Transcribed page text
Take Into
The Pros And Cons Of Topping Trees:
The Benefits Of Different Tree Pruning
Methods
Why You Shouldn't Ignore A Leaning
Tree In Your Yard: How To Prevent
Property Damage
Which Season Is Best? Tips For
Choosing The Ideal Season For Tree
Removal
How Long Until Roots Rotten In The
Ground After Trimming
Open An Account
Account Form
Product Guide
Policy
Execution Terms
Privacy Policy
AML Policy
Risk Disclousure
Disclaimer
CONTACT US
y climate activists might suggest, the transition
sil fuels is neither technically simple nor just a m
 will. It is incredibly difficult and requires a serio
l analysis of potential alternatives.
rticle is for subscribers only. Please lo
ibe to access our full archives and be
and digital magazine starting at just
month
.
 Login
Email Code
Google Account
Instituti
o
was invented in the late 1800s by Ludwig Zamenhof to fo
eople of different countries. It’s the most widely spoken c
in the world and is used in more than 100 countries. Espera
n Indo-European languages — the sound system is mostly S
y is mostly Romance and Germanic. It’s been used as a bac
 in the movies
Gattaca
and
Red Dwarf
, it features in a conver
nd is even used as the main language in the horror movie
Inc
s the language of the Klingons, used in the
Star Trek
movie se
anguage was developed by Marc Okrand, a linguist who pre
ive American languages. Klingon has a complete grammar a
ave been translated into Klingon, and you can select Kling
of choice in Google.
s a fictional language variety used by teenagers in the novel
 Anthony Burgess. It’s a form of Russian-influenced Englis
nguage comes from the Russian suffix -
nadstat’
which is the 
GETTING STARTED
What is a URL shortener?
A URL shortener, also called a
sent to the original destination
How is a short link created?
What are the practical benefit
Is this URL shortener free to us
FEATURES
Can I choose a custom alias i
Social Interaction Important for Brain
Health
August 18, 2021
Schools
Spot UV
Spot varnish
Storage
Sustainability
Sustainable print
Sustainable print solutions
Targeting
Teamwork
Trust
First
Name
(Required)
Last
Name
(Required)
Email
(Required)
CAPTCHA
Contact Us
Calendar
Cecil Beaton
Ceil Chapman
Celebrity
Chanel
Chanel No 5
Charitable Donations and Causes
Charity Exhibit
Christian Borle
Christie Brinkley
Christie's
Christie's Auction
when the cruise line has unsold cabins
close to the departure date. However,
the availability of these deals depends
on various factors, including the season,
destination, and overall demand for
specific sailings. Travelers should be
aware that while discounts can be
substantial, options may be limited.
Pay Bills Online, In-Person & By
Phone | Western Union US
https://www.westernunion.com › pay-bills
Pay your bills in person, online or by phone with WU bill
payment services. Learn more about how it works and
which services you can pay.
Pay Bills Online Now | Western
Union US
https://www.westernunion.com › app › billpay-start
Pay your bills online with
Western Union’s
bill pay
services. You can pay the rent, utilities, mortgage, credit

■ WHAT NEEDS TO BE DONE: Can you rewrite the records with "Sustainable print" swapped for "Eco-friendly print" wherever it appears, leaving everything else unchanged?

■ WRITTEN ANSWER:
Take Into
The Pros And Cons Of Topping Trees:
The Benefits Of Different Tree Pruning
Methods
Why You Shouldn't Ignore A Leaning
Tree In Your Yard: How To Prevent
Property Damage
Which Season Is Best? Tips For
Choosing The Ideal Season For Tree
Removal
How Long Until Roots Rotten In The
Ground After Trimming
Open An Account
Account Form
Product Guide
Policy
Execution Terms
Privacy Policy
AML Policy
Risk Disclousure
Disclaimer
CONTACT US
y climate activists might suggest, the transition
sil fuels is neither technically simple nor just a m
 will. It is incredibly difficult and requires a serio
l analysis of potential alternatives.
rticle is for subscribers only. Please lo
ibe to access our full archives and be
and digital magazine starting at just
month
.
 Login
Email Code
Google Account
Instituti
o
was invented in the late 1800s by Ludwig Zamenhof to fo
eople of different countries. It’s the most widely spoken c
in the world and is used in more than 100 countries. Espera
n Indo-European languages — the sound system is mostly S
y is mostly Romance and Germanic. It’s been used as a bac
 in the movies
Gattaca
and
Red Dwarf
, it features in a conver
nd is even used as the main language in the horror movie
Inc
s the language of the Klingons, used in the
Star Trek
movie se
anguage was developed by Marc Okrand, a linguist who pre
ive American languages. Klingon has a complete grammar a
ave been translated into Klingon, and you can select Kling
of choice in Google.
s a fictional language variety used by teenagers in the novel
 Anthony Burgess. It’s a form of Russian-influenced Englis
nguage comes from the Russian suffix -
nadstat’
which is the 
GETTING STARTED
What is a URL shortener?
A URL shortener, also called a
sent to the original destination
How is a short link created?
What are the practical benefit
Is this URL shortener free to us
FEATURES
Can I choose a custom alias i
Social Interaction Important for Brain
Health
August 18, 2021
Schools
Spot UV
Spot varnish
Storage
Sustainability
Eco-friendly print
Eco-friendly print solutions
Targeting
Teamwork
Trust
First
Name
(Required)
Last
Name
(Required)
Email
(Required)
CAPTCHA
Contact Us
Calendar
Cecil Beaton
Ceil Chapman
Celebrity
Chanel
Chanel No 5
Charitable Donations and Causes
Charity Exhibit
Christian Borle
Christie Brinkley
Christie's
Christie's Auction
when the cruise line has unsold cabins
close to the departure date. However,
the availability of these deals depends
on various factors, including the season,
destination, and overall demand for
specific sailings. Travelers should be
aware that while discounts can be
substantial, options may be limited.
Pay Bills Online, In-Person & By
Phone | Western Union US
https://www.westernunion.com › pay-bills
Pay your bills in person, online or by phone with WU bill
payment services. Learn more about how it works and
which services you can pay.
Pay Bills Online Now | Western
Union US
https://www.westernunion.com › app › billpay-start
Pay your bills online with
Western Union’s
bill pay
services. You can pay the rent, utilities, mortgage, credit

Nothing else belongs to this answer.